Among the Jews hiding in the forests were many young men who started to organize small self-defence groups. The communist military unit Gwardia Ludowa, which wanted to establish footholds in the Iłża region but faced very little support among the Polish population, perceived these groups as the natural reservoir of manpower. Soon the Polish-Jewish partisan unit, led by the Polish communist Stanisław Olczyk ("Garbaty") and the Jewish Chil Brawerman ("Baca"), was organized. Though the unit had no serious military significance, local Nazi authorities became anxious and decided to organize a wide-range round-up in the forests. The action started on the morning of 29 November 1942 and lasted until 3 or 6 December. German Gendarmerie (state rural police) liquidated three forest camps and killed around 120 Jewish refugees, including ethnic Poles. The Olczyk and Brawerman's unit managed to break out from the encirclement but sustained heavy losses.

It is most likely that German policemen forced some Jews who were caught during the round-up to reveal the names of Polish families who supported them. However, it is also possible that those families were betrayed by other Poles. In consequence, Nazi authorities decided to conduct demonstrative repressive action with the aim to intimidate the local population and discourage Poles from providing any help to the Jews. This task was entrusted to the subunit from 1st Motorized Gendarmerie Battalion which had its post in the folwark in Górki Ciepielowskie.

At that time, several families from Stary Ciepielów and neighbouring Rekówka sheltered Jewish refugees. Among them were Piotr and Helena Obuchiewicz from Stary Ciepielów who hid in their farm a Jewish hat-maker from Ciepielów of unknown identity. Their neighbours, the Kosior family, sheltered two Jewish men. In Rekówka two families, Kosior and Skoczylas, sheltered in their shared farm firstly two Jewish women from Ciepielów and later four Jewish men.
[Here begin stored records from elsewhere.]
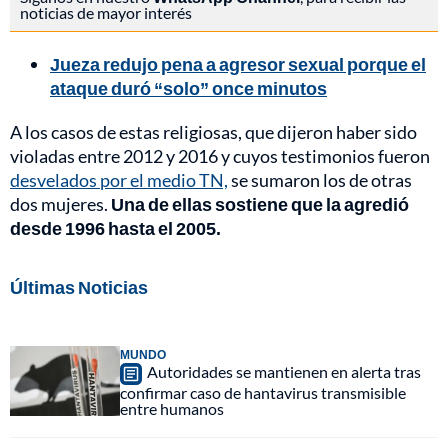
noticias de mayor interés
Jueza redujo pena a agresor sexual porque el
ataque duró “solo” once minutos
A los casos de estas religiosas, que dijeron haber sido
violadas entre 2012 y 2016 y cuyos testimonios fueron
desvelados por el medio TN,
se sumaron los de otras
dos mujeres.
Una de ellas sostiene que la agredió
desde 1996 hasta el 2005.
Últimas Noticias
MUNDO
Autoridades se mantienen en alerta tras
confirmar caso de hantavirus transmisible
entre humanos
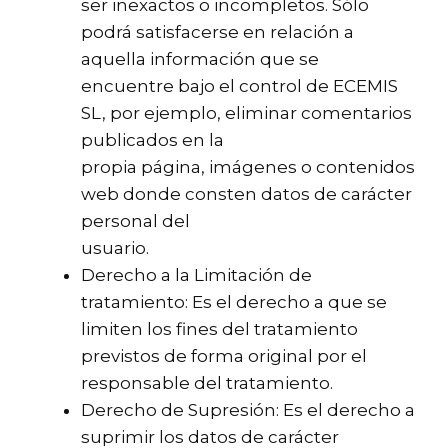
ser inexactos o incompletos. Sólo
podrá satisfacerse en relación a
aquella información que se
encuentre bajo el control de ECEMIS
SL, por ejemplo, eliminar comentarios
publicados en la
propia página, imágenes o contenidos
web donde consten datos de carácter
personal del
usuario.
Derecho a la Limitación de
tratamiento: Es el derecho a que se
limiten los fines del tratamiento
previstos de forma original por el
responsable del tratamiento.
Derecho de Supresión: Es el derecho a
suprimir los datos de carácter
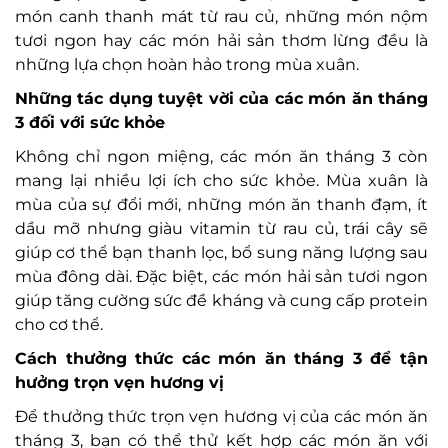
món canh thanh mát từ rau củ, những món nộm
tươi ngon hay các món hải sản thơm lừng đều là
những lựa chọn hoàn hảo trong mùa xuân.
Những tác dụng tuyệt vời của các món ăn tháng
3 đối với sức khỏe
Không chỉ ngon miệng, các món ăn tháng 3 còn
mang lại nhiều lợi ích cho sức khỏe. Mùa xuân là
mùa của sự đổi mới, những món ăn thanh đạm, ít
dầu mỡ nhưng giàu vitamin từ rau củ, trái cây sẽ
giúp cơ thể bạn thanh lọc, bổ sung năng lượng sau
mùa đông dài. Đặc biệt, các món hải sản tươi ngon
giúp tăng cường sức đề kháng và cung cấp protein
cho cơ thể.
Cách thưởng thức các món ăn tháng 3 để tận
hưởng trọn vẹn hương vị
Để thưởng thức trọn vẹn hương vị của các món ăn
tháng 3, bạn có thể thử kết hợp các món ăn với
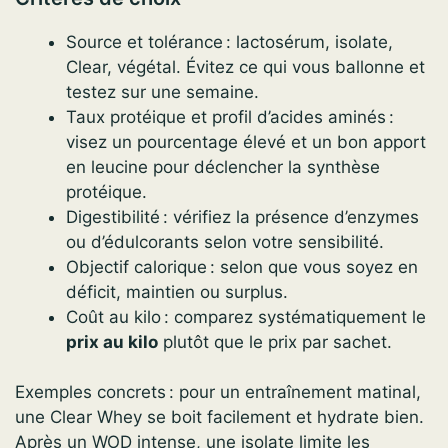
Source et tolérance : lactosérum, isolate,
Clear, végétal. Évitez ce qui vous ballonne et
testez sur une semaine.
Taux protéique et profil d’acides aminés :
visez un pourcentage élevé et un bon apport
en leucine pour déclencher la synthèse
protéique.
Digestibilité : vérifiez la présence d’enzymes
ou d’édulcorants selon votre sensibilité.
Objectif calorique : selon que vous soyez en
déficit, maintien ou surplus.
Coût au kilo : comparez systématiquement le
prix au kilo
plutôt que le prix par sachet.
Exemples concrets : pour un entraînement matinal,
une Clear Whey se boit facilement et hydrate bien.
Après un WOD intense, une isolate limite les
Polish families also provided other Jews with one-time shelter and food aid.

To some extent, Jews and their Polish helpers were aware of the danger. Around 4 December 1942 a Jewish woman came to the out-of-the-way farm of Jan Rusin in Stary Ciepielów and asked the owner to warn the families who helped Jews that Germans may come to arrest them. Some witnesses claimed that shortly before the German action, the Jews who were hiding in the village left their shelters in Polish houses and fled either to the forest or to the neighbouring villages. None of these actions prevented the ensuing tragedy.

== The massacre ==
=== Stary Ciepielów ===
In the early morning of 6 December 1942 around 20 German gendarmes came to Stary Ciepielów. They went first to the farm of Antoni Sochaj, on the outskirts of the village, and ordered him to show them the farms of Adam Kowalski and Piotr Obuchiewicz. Immediately after Sochaj complied, they surrounded both farms and the farm of Władysław Kosior. In Kowalski's farm, they caught the owner, his wife and five children, in Obuchiewicz's farm – the owner, his wife and four children, in Kosior's farm – the owner, his wife and six children. Only the teenage son of Kowalski, Jan, who at that time worked in the neighbouring village as a tailor's apprentice, avoided capture.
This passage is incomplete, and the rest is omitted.